Liberation War Affairs Minister AKM Mozammel Huq said a year ago that a list of wartime collaborators of Pakistan would be available by March 2024.
Now he says no such list has been prepared and that he has no idea how far the work has progressed.
Journalists asked about it after the publication of a fourth list of martyred intellectuals on Sunday ahead of Genocide Day and Independence Day.
A cabinet committee had been formed to work out the list with Shajahan Khan, the then chairman of the parliamentary standing committee on the ministry, as its convenor, Mozammel said.
The committee was tasked with defining wartime collaborators, including members of the Razakar force, and making the list, he said.
“So far I know, they have not handed over any list yet. So, I don’t have an update on the list,” he said, asking journalists to contact Shajahan for details.
He said the home ministry has a Razakar’s list, but many objected to accepting that list.
Pakistan made the list during the 1971 war for its own use, such as paying the collaborators or providing them with arms.
Mozammel pointed out problems in accepting that list, and making a new one.
Many on the old list might have fought against Pakistan, but put their names on the list for the safety of their families and neighbours, he said.
“And there is another type - who worked to save Pakistan.”
In case of making a new list, the minister said, someone may put the name of a person they dislike, and drop the ones they like.
Mozammel alleged that the governments, which had been in power for 21 years following the assassination of Bangabandhu Sheikh Mujibur Rahman in 1975, destroyed records of individuals who had opposed independence.
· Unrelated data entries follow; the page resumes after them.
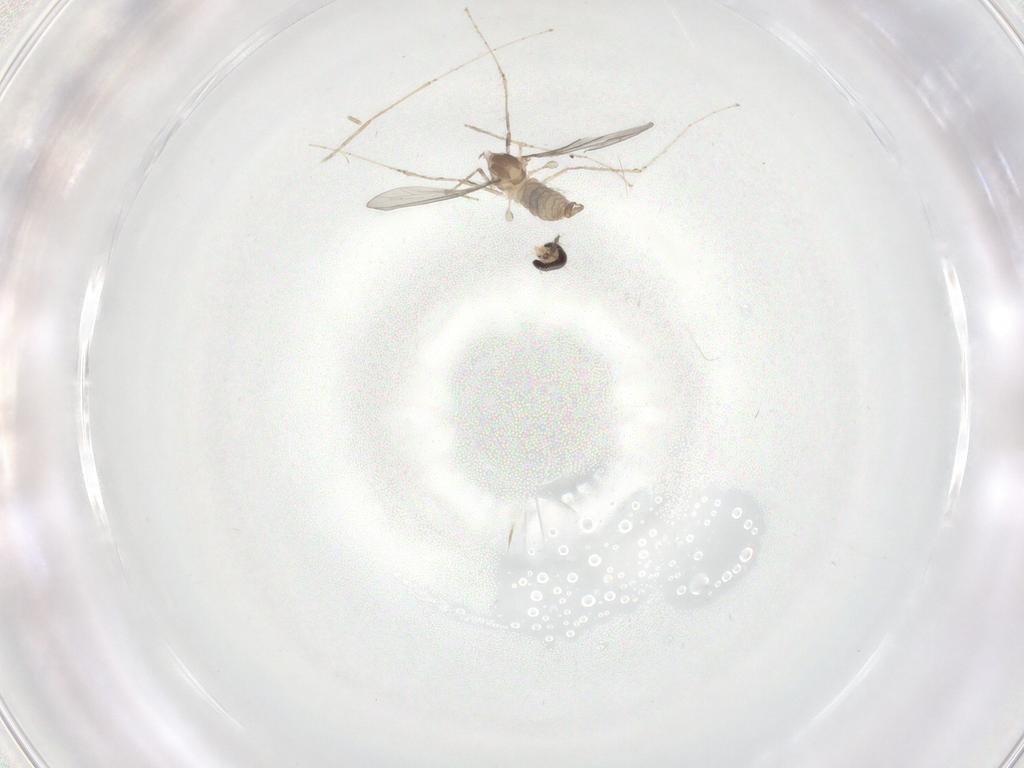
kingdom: Animalia
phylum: Arthropoda
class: Insecta
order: Diptera
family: Cecidomyiidae
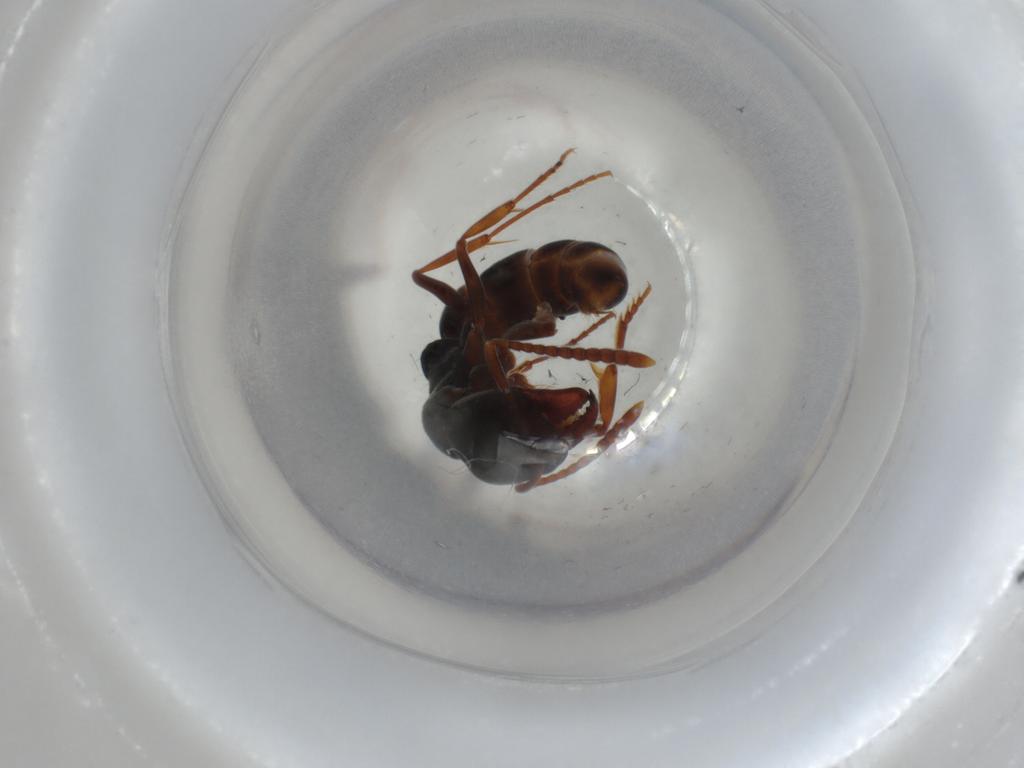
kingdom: Animalia
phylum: Arthropoda
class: Insecta
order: Hymenoptera
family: Formicidae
He claimed this was because those in power during those times had been associated with the Pakistani forces.
“And we shouldn’t forget that Jamaat’s Matiur Rahman Nizami and Mujahid were in power,” he said.
The Jamaat-e-Islami, which opposed Bangladesh’s independence during the war, had been in power from 2001-2006 in alliance with the BNP.
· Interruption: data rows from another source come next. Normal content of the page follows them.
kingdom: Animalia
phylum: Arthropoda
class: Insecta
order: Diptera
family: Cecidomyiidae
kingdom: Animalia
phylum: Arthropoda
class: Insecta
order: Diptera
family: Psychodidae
Its leaders Nizami and Ali Ahsan Mohammad Mujahid were also made ministers at that time.
They hanged for war crimes and crimes committed against humanity during the war after the Awami League returned to power.
On the eve of Victory Day in 2019, Mozammel published a list of 10,789 people who had opposed independence directly or indirectly.
Amid fury over the names of some freedom fighters and members of martyrs’ families on the list, the government scrapped it.
Parliament then passed the Jatiya Muktijoddha Council Act in 2022 with a provision to list the collaborators of the Pakistani forces.
The law enabled the Muktijoddha Council to recommend lists or corrections to the government.